We have seen the asymmetry between concentrated losers and diffuse winners drive policy. This module supplies the theory underneath it — the single most useful idea in political economy for predicting which interests prevail. It comes from one book: Mancur Olson's The Logic of Collective Action (1965).
The free-rider problem
Olson's target was a comfortable assumption: that a group of people with a common interest will act to advance it. Consumers share an interest in low prices; they should organise against a tariff. Citizens share an interest in clean government; they should organise against corruption. Olson showed why they usually don't.
Olson's logic
If the benefit of collective action is a public good — available to every member of the group whether or not they helped provide it — then each rational individual prefers to let others bear the cost and free-ride on the result. Since everyone reasons identically, the good is under-provided or not provided at all. The group's shared interest is real, but no individual has a private incentive to act on it. Common interest does not imply collective action.
Why group size is decisive
The free-rider problem gets worse as the group grows, for three reasons Olson identified. In a small group, (1) each member's share of the benefit is large enough to be worth acting alone; (2) each member's contribution is noticeable, so shirking is detected; and (3) the few members can bargain and monitor one another. In a large group, each member's share is tiny, individual contributions are invisible, and monitoring millions is impossible. So small groups organise; large groups stay 'latent'.
The central prediction
A small group with a large per-member stake (sugar millers, commercial banks, a teachers' union) will out-organise a large group with a small per-member stake (sugar consumers, bank customers, parents) — even when the large group's total interest is far greater. Policy therefore tilts systematically toward concentrated producer interests and against diffuse consumer interests. This is not a flaw in any particular democracy; it is a structural feature of collective action.
Selective incentives — how large groups overcome the problem
If large groups can't organise around the public good itself, how do unions, professional associations, and mass parties exist at all? Olson's answer: selective incentives — private benefits available only to members. A union secures organisation not by offering 'higher wages for all workers' (a public good even non-members get) but by offering members-only benefits: legal representation, a closed shop, insurance, a social identity. The private good funds the organisation that then pursues the public one.
Distributional coalitions and sclerosis
In The Rise and Decline of Nations (1982), Olson extended the logic to whole economies. Over a long period of stability, more and more small groups succeed in organising to capture rents — tariffs, licences, professional restrictions, subsidies. Each is individually small but collectively they accumulate into 'institutional sclerosis': an economy clogged with distributional coalitions that protect their slices and resist the creative destruction that drives growth.
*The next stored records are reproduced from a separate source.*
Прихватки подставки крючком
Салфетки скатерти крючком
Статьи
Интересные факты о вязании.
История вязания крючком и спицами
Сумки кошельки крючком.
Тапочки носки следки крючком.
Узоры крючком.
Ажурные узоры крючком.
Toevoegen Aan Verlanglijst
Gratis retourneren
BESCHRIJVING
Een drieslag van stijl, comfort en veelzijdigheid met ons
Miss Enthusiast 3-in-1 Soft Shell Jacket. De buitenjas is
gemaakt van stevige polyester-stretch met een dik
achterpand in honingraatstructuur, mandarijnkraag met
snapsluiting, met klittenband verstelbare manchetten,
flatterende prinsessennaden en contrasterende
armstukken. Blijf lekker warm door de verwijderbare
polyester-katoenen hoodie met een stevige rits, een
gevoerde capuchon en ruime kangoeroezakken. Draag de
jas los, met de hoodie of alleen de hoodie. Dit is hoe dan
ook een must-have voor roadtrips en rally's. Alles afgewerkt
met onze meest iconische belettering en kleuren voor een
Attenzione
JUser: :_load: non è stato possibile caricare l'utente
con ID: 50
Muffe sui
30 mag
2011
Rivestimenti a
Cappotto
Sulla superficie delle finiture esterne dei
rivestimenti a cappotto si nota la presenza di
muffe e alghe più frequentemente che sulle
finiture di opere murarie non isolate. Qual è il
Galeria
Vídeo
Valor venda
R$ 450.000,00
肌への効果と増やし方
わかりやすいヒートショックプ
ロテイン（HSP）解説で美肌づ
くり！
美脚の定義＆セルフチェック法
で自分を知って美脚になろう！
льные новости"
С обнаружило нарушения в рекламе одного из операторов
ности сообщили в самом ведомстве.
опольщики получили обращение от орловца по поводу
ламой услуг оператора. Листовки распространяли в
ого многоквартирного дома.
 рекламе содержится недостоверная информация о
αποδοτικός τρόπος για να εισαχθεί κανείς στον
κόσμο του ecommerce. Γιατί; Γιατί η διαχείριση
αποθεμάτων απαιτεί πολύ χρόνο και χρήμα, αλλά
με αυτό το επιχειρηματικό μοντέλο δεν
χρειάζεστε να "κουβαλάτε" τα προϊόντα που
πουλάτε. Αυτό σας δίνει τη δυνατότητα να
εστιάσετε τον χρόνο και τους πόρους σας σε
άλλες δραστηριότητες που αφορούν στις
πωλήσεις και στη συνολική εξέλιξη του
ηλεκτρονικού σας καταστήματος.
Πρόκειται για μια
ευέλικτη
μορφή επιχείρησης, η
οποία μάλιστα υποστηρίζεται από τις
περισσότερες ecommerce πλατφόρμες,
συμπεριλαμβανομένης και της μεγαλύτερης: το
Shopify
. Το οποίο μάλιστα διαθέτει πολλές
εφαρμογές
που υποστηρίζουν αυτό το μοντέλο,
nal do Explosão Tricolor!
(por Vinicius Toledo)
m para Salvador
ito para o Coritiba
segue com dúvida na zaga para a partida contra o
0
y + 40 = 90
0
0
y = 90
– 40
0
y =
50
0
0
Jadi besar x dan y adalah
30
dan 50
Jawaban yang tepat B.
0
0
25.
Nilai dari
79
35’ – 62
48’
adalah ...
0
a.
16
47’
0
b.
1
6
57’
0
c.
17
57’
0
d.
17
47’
Olson argued this helps explain why defeated, institution-shattered economies (post-war Germany and Japan) sometimes out-grow stable, undisrupted ones.
The African application: who gets squeezed
Robert Bates (Markets and States in Tropical Africa, 1981) gave the framework its classic African application. Why did post-independence African governments so often adopt policies that hurt farmers — the majority of the population — through marketing boards that paid producers below world prices, overvalued exchange rates that cheapened imports and taxed exports, and cheap-food policies for the cities? Olson supplies the answer. Farmers are numerous, dispersed, and hard to organise (a textbook latent group); urban consumers, civil servants, and industrialists are concentrated, visible, and close to power. Governments rationally taxed the unorganised many to benefit the organised few — even though the many were the larger economic interest. The policies were not economic mistakes; they were collective-action equilibria.
Exercise
Kenya periodically debates liberalising sugar imports. Domestic sugar costs far more than imported sugar; millions of consumers would gain a little each from cheaper sugar, while a relatively small number of millers, cane farmers, and their employees would lose a lot. Liberalisation repeatedly stalls. (1) Map this onto Olson's framework: identify the concentrated and diffuse groups and predict the political outcome. (2) The total consumer gain from liberalisation exceeds the total producer loss. Why does the policy still fail? (3) Sugar producers are organised through associations and a few large mills; consumers are not organised at all. Explain this asymmetry using group size and selective incentives. (4) Suggest one institutional reform that could change the outcome by altering the collective-action calculus rather than the underlying economics.